■ Task statement
Could you report every line from the entries that includes the word "нейронов"?

■ Dataset excerpts

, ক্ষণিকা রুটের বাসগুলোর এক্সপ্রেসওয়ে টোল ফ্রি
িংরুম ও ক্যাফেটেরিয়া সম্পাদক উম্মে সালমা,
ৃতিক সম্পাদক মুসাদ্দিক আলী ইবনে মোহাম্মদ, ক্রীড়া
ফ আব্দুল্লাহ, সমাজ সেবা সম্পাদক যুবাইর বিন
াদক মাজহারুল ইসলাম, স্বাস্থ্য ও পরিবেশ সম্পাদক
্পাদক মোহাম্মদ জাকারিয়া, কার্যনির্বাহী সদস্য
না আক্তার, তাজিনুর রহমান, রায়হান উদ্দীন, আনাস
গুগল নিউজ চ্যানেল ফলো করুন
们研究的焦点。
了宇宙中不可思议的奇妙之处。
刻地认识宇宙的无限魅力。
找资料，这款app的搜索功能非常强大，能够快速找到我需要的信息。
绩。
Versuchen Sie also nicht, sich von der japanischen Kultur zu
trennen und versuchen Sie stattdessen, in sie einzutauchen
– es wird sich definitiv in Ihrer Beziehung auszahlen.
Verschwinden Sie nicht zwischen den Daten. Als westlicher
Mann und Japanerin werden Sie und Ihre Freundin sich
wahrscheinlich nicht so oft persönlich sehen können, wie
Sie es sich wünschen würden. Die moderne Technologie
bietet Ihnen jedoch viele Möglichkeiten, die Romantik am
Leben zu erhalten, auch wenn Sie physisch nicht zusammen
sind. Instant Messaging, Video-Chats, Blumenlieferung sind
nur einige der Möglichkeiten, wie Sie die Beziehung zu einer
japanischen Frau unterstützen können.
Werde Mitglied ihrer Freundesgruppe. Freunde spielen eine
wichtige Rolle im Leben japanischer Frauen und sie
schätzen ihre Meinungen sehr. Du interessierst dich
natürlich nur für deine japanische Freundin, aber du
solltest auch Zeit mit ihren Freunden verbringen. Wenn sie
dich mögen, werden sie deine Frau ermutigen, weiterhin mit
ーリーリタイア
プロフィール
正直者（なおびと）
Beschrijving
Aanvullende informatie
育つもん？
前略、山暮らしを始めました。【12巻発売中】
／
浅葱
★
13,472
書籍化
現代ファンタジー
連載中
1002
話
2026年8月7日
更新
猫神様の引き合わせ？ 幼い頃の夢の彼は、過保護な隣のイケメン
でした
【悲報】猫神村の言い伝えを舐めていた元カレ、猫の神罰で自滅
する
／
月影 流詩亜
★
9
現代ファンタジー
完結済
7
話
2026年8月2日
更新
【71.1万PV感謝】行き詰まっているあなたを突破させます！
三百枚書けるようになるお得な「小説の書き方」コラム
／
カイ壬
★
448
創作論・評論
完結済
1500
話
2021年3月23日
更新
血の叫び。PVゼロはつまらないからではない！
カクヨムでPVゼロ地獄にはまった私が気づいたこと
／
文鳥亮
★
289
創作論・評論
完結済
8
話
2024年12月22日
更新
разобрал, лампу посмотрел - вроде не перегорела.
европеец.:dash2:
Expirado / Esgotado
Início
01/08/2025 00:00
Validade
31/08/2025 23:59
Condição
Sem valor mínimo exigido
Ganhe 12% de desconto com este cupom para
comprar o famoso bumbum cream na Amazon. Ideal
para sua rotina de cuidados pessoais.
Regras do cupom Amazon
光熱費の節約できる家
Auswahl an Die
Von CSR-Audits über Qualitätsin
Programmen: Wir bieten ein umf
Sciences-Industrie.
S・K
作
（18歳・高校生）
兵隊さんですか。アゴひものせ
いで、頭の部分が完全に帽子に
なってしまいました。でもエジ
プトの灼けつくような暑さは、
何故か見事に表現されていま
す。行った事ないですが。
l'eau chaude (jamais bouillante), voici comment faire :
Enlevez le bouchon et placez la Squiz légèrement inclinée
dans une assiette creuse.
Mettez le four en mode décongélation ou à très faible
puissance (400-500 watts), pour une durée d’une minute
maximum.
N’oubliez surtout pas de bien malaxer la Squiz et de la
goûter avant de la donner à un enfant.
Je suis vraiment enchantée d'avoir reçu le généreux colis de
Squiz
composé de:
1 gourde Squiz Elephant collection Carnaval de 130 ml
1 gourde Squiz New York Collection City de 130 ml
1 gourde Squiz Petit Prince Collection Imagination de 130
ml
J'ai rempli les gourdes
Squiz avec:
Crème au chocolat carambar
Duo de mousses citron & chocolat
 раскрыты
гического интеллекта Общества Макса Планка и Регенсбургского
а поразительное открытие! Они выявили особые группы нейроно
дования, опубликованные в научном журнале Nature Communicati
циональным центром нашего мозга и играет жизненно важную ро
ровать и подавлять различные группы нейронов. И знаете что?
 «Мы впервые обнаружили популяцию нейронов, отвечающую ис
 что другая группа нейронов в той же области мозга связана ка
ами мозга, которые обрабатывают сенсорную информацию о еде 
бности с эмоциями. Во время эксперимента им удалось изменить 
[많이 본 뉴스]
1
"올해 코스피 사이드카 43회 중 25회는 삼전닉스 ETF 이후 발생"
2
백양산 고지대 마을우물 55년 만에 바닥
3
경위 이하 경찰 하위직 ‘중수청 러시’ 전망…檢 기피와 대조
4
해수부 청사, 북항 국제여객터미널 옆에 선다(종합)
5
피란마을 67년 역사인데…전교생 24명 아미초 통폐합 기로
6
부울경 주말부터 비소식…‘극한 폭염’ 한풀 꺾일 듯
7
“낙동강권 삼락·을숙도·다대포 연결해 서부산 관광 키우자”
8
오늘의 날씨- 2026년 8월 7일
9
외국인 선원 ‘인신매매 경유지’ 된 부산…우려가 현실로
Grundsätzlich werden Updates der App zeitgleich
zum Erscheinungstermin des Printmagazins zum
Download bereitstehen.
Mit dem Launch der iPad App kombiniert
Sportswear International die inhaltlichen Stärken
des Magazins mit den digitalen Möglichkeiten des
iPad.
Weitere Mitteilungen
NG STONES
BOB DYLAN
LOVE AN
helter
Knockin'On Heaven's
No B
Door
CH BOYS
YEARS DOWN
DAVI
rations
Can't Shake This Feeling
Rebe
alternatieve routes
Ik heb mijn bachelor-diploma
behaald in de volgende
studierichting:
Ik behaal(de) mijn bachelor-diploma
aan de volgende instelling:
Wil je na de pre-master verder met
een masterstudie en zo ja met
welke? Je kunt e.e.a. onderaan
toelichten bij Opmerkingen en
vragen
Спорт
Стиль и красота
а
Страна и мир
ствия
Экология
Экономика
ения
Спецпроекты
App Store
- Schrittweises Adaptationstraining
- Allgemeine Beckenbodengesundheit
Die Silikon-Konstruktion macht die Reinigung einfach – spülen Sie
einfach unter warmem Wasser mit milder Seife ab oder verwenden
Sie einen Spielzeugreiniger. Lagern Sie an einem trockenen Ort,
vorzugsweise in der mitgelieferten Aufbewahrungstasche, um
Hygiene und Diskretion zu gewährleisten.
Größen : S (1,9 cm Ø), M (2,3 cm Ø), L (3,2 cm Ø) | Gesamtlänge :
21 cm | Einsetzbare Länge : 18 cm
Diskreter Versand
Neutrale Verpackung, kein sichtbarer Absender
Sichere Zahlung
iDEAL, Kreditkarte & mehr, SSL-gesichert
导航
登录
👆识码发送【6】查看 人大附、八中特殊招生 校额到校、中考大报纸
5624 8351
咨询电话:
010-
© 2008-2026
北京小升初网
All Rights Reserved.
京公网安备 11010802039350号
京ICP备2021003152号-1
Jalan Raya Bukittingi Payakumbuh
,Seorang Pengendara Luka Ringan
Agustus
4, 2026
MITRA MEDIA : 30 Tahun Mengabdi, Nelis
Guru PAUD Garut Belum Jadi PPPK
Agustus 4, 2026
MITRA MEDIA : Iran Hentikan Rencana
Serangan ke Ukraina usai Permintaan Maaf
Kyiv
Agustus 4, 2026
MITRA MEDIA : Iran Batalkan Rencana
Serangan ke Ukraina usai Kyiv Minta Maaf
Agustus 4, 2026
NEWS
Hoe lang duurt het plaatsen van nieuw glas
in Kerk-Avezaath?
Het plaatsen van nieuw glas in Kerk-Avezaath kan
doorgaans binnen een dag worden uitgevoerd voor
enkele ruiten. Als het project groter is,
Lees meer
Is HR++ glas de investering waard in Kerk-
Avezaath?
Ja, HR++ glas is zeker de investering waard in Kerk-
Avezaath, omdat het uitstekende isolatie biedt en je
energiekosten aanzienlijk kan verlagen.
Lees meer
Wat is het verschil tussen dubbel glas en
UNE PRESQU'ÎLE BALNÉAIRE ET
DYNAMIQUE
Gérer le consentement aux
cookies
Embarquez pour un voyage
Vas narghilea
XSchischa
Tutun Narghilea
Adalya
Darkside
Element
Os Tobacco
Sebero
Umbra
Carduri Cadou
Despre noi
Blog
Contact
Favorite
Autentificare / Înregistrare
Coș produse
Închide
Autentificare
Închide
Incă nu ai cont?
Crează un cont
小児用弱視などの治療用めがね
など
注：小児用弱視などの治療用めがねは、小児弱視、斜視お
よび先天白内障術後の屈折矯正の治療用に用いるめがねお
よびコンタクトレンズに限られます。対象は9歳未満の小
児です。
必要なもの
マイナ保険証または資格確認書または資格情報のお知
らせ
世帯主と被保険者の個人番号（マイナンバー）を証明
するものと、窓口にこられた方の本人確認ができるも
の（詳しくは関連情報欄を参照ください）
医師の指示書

■ Your solution
ровать и подавлять различные группы нейронов. И знаете что?
 «Мы впервые обнаружили популяцию нейронов, отвечающую ис
 что другая группа нейронов в той же области мозга связана ка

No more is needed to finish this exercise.